Is BMI accurate for muscular people?

Honestly, not much. Muscle outweighs fat, so the lifters and athletes keep getting “overweight” slapped on them while standing there visibly lean. Train hard? Go by body fat and your waist instead — they won’t lie to you the same way.

What’s a healthy BMI for my age?

Most adults, 18.5 to 24.9. Once you’re past 65, mind you, there’s solid evidence that a touch higher — call it 23 to 27 — can actually do you a favour, since a bit of reserve helps when you’re older.

Can I use this for my child?

Please don’t. Kids and teens get judged on percentile charts tied to age and sex, and those work nothing like the adult bands. A child’s BMI is a job for the paediatrician, not this tool.

How often should I check it?

Once or twice a year, and you’re sorted. Checking every morning just tracks how much water you’re holding, which tells you nothing worth knowing.

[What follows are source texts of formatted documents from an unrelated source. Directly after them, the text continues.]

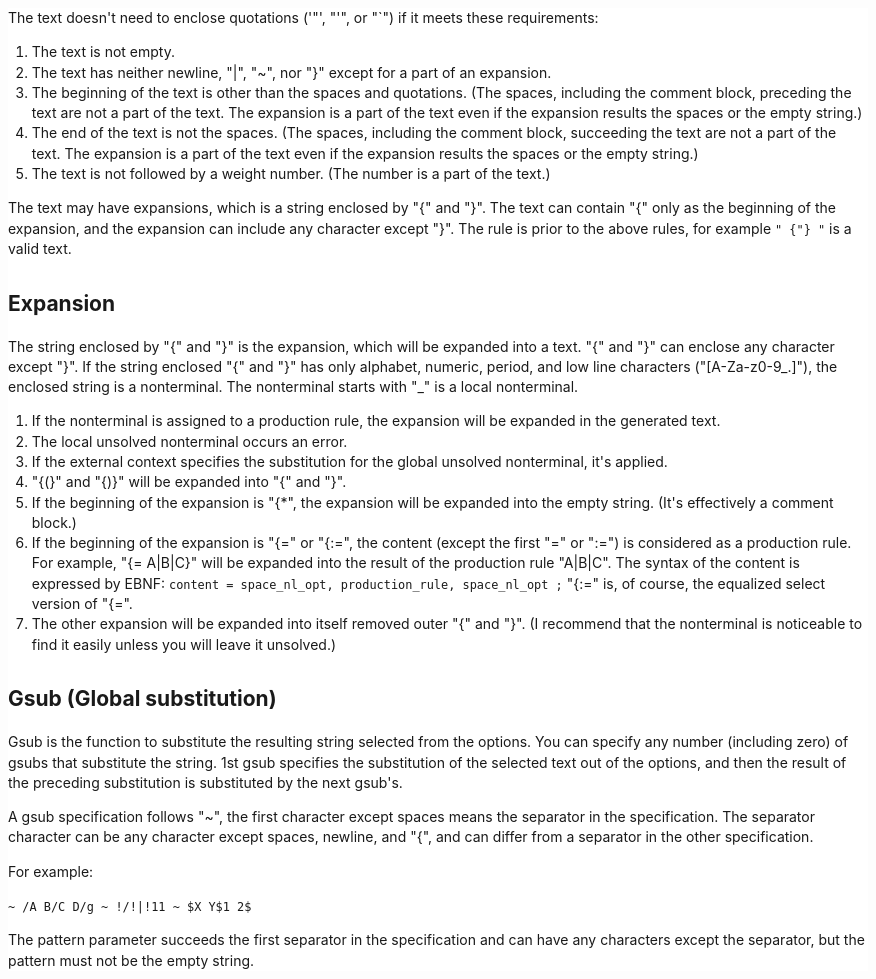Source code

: The text doesn't need to enclose quotations ('"', "'", or "`") if it meets these requirements:
   1. The text is not empty.
   1. The text has neither newline, "|", "~", nor "}" except for a part of an expansion.
   1. The beginning of the text is other than the spaces and quotations. (The spaces, including the comment block, preceding the text are not a part of the text. The expansion is a part of the text even if the expansion results the spaces or the empty string.)
   1. The end of the text is not the spaces. (The spaces, including the comment block, succeeding the text are not a part of the text. The expansion is a part of the text even if the expansion results the spaces or the empty string.)
   1. The text is not followed by a weight number. (The number is a part of the text.)

The text may have expansions, which is a string enclosed by "{" and "}". The text can contain "{" only as the beginning of the expansion, and the expansion can include any character except "}". The rule is prior to the above rules, for example `" {"} "` is a valid text.

## Expansion
The string enclosed by "{" and "}" is the expansion, which will be expanded into a text. "{" and "}" can enclose any character except "}". If the string enclosed "{" and "}" has only alphabet, numeric, period, and low line characters ("[A-Za-z0-9_.]"), the enclosed string is a nonterminal. The nonterminal starts with "_" is a local nonterminal.

1. If the nonterminal is assigned to a production rule, the expansion will be expanded in the generated text.
1. The local unsolved nonterminal occurs an error.
1. If the external context specifies the substitution for the global unsolved nonterminal, it's applied.
1. "{(}" and "{)}" will be expanded into "{" and "}".
1. If the beginning of the expansion is "{*", the expansion will be expanded into the empty string. (It's effectively a comment block.)
1. If the beginning of the expansion is "{=" or "{:=", the content (except the first "=" or ":=") is considered as a production rule. For example, "{= A|B|C}" will be expanded into the result of the production rule "A|B|C". The syntax of the content is expressed by EBNF: `content = space_nl_opt, production_rule, space_nl_opt ;` "{:=" is, of course, the equalized select version of "{=".
1. The other expansion will be expanded into itself removed outer "{" and "}". (I recommend that the nonterminal is noticeable to find it easily unless you will leave it unsolved.)

## Gsub (Global substitution)
Gsub is the function to substitute the resulting string selected from the options. You can specify any number (including zero) of gsubs that substitute the string. 1st gsub specifies the substitution of the selected text out of the options, and then the result of the preceding substitution is substituted by the next gsub's.

A gsub specification follows "~", the first character except spaces means the separator in the specification. The separator character can be any character except spaces, newline, and "{", and can differ from a separator in the other specification.

For example:
```
~ /A B/C D/g ~ !/!|!11 ~ $X Y$1 2$
```

The pattern parameter succeeds the first separator in the specification and can have any characters except the separator, but the pattern must not be the empty string.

Does a normal BMI mean I’m healthy?

Not by itself, no. You can sit dead in the “healthy” band and still be carrying too much visceral fat with barely any muscle — the old “skinny fat” trap. Which is exactly why your waist and body fat earn a look too.

Why’s my BMI different on another site?

The maths is identical wherever you go. Any gap is down to rounding, or whether the other site quietly applies the ethnicity-adjusted cut-offs. Ours runs the standard WHO formula and just spells out each band plainly.

Medical Disclaimer: This calculator and guide are for learning, not medical advice. BMI is a screening tool and can’t diagnose anything on its own. For advice that fits you specifically, talk to a qualified healthcare professional.